Coup in Niger Republic as soldiers detains President Mohamed Bazoum

…World leaders condemned coup

President Mohamed Bazoum of Niger Republic is being detained in the
Presidential Palace in Niamey, the capital by soldiers a circumstances neighbouring countries and World leaders condemned as an attempted coup.

The United Nations, United States , EU, African Union ,ECOWAS immediately denounced any attempt to seize power.

The Palace housing President Mohamed Bazoum of Niger in Niamey has been blocked by soldiers of the Presidential Guard. Several ministries were also affected by the blockade.

There were fears of coup as the guards have detained the president.

The disgruntled soldiers sealed off access to the president’s residence and offices. The soldiers also refused to release the president.

The army has reportedly given the renegade soldiers ultimatum.

The president’s office tweeted that the guards unsuccessfully tried to get support from the military in their “anti-republican” efforts.

Sources said talks were underway to ensure that it did not turn to a shut out between loyalists and renegade.

Reports say the immediate former president, Mohammed Issoufou, and other former presidents are currently involved in talks to stop the situation from escalating.

“The President of the Republic and his family are doing well. The Army and the National Guard are ready to attack” those involved in this incident, the president’s office added.

The landlocked West African state has experienced four coups since independence from France in 1960, as well as numerous attempted coups.

President Bazoum, who was democratically elected in 2021, is a close ally of France.

The country’s last coup occurred in February 2010, overturning then President Mamadou Tandja.

Niger is grappling with two jihadist campaigns – one in the south-west, which swept in from neighbouring Mali in 2015, and the other in the south-east, involving jihadists based in north-eastern Nigeria.

Militant groups allied to both al-Qaeda and Islamic State are active in the country.

Two neighbouring countries, Mali and Burkina Faso, have experienced coups recently triggered by jihadist uprisings.

Nigeria another neighbouring country immediately condemned the action as unpleasant developments.

President Bola Tinubu swiftly reacted to the reports that some elements in the military were holding the President of Niger Republic, Mohamed Bazoum, captive in the presidential palace, signposting a possible coup and overthrow of government.

Given records:

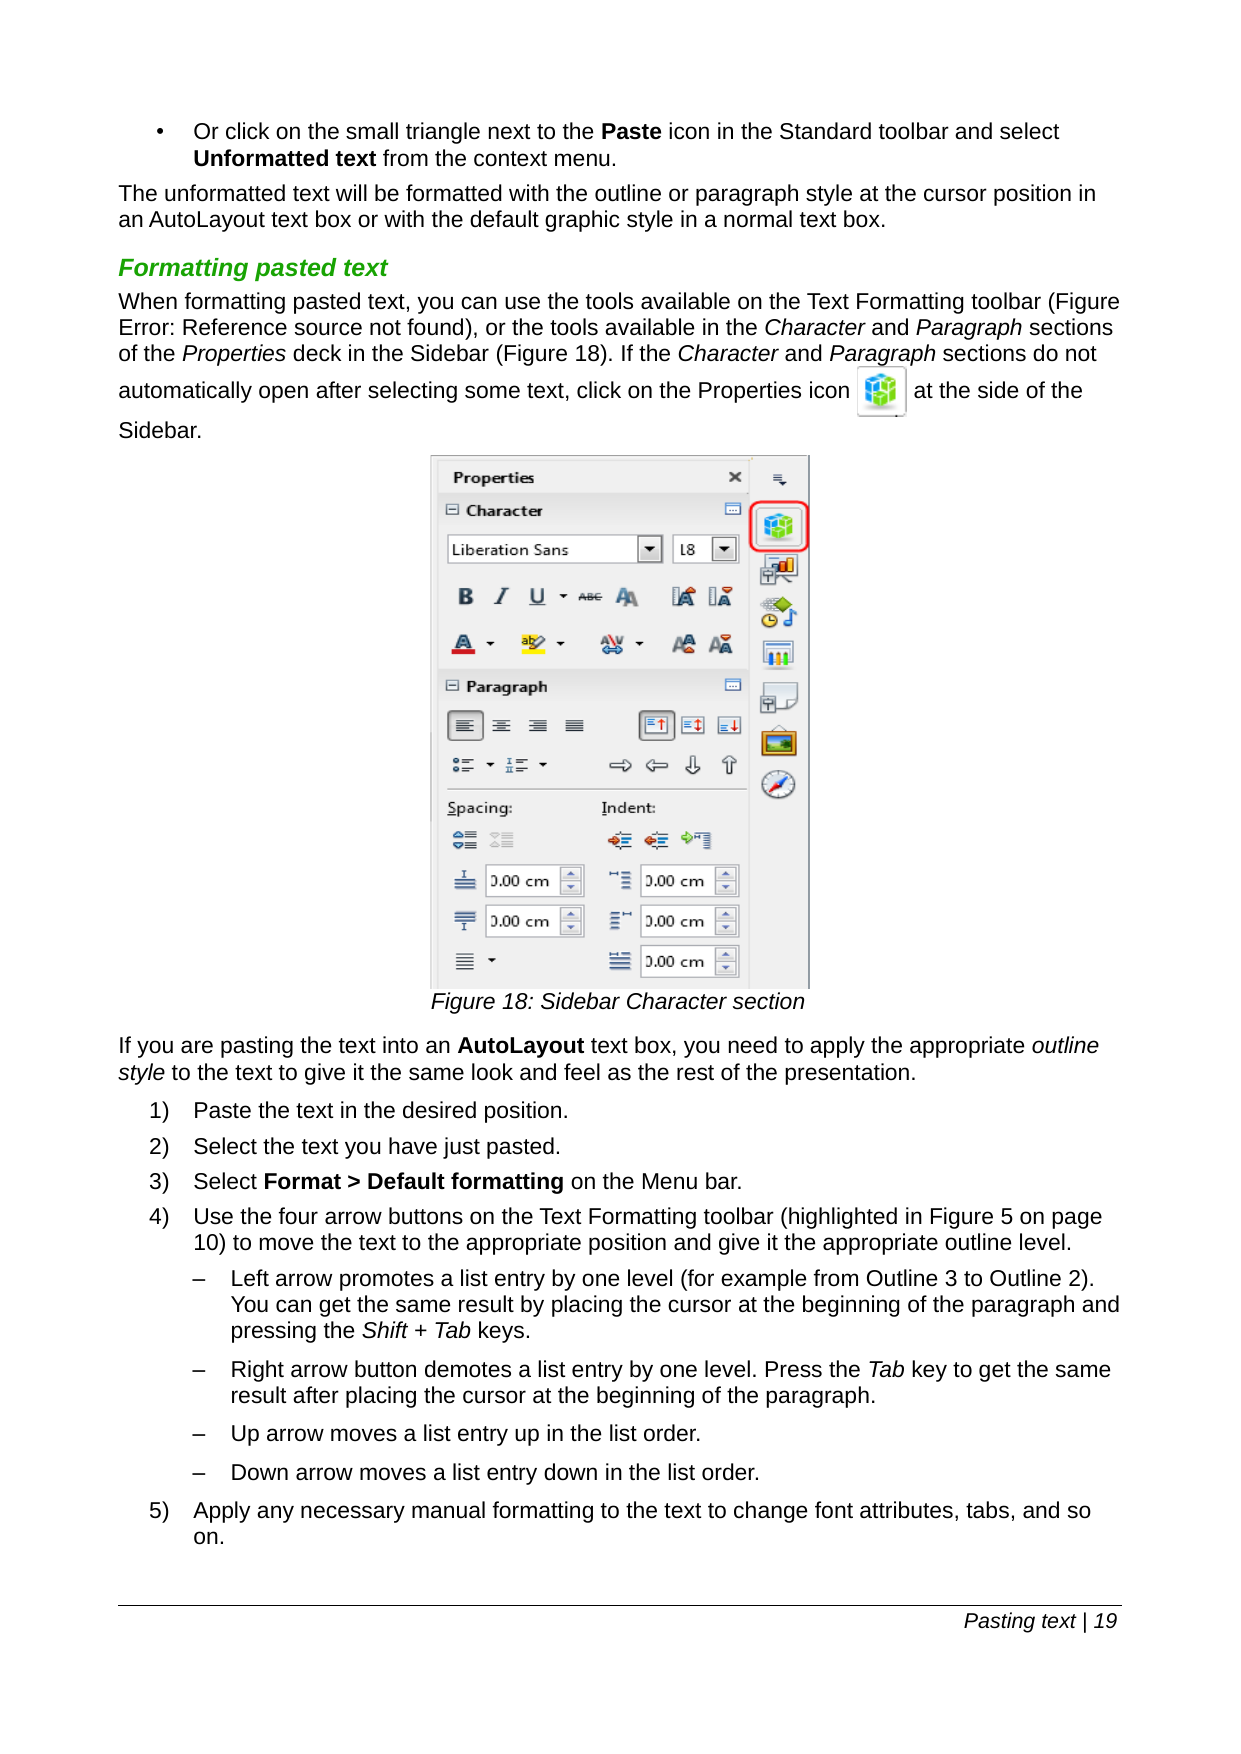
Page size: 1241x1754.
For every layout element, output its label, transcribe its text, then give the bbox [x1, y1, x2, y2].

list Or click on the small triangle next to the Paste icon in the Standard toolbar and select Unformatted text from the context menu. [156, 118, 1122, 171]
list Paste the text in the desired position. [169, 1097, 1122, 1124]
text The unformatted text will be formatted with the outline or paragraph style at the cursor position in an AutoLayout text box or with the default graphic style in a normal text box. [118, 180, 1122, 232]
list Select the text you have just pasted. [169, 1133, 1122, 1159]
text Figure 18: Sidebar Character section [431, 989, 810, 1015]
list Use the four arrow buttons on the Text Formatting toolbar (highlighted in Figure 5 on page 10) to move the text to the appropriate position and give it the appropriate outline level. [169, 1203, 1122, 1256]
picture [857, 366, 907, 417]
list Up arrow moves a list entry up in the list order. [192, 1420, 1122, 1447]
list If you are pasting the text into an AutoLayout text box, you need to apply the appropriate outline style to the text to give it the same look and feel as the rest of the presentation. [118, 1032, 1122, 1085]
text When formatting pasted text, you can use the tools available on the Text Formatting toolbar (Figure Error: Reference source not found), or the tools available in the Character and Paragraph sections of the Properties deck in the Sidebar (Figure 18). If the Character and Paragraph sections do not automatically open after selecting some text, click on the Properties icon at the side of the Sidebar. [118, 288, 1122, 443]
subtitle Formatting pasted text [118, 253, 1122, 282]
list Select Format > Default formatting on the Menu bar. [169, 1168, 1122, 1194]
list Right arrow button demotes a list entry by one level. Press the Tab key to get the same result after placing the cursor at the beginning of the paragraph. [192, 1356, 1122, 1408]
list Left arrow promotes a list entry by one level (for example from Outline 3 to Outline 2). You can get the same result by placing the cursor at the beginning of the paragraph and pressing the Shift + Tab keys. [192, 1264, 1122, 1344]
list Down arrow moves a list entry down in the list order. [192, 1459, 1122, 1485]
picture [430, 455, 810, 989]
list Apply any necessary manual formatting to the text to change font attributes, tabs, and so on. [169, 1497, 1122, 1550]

Exercise task 1:
Answer these questions using the article on the coup in Niger Republic:
(a) In what year was President Bazoum democratically elected?
(b) In what month and year did the country's last coup occur, and which president did it overturn?
(c) Soldiers of which unit blocked the palace housing the president?
Exercise task 2: Reproduce the rows from their first line through the line that contains "For every layout", both ends included. Omit the pictures.

Task solution 1:
(a) 2021
(b) February 2010; it overturned then President Mamadou Tandja.
(c) The Presidential Guard

Task solution 2:
Page size: 1241x1754.
For every layout element, output its label, transcribe its text, then give the bbox [x1, y1, x2, y2].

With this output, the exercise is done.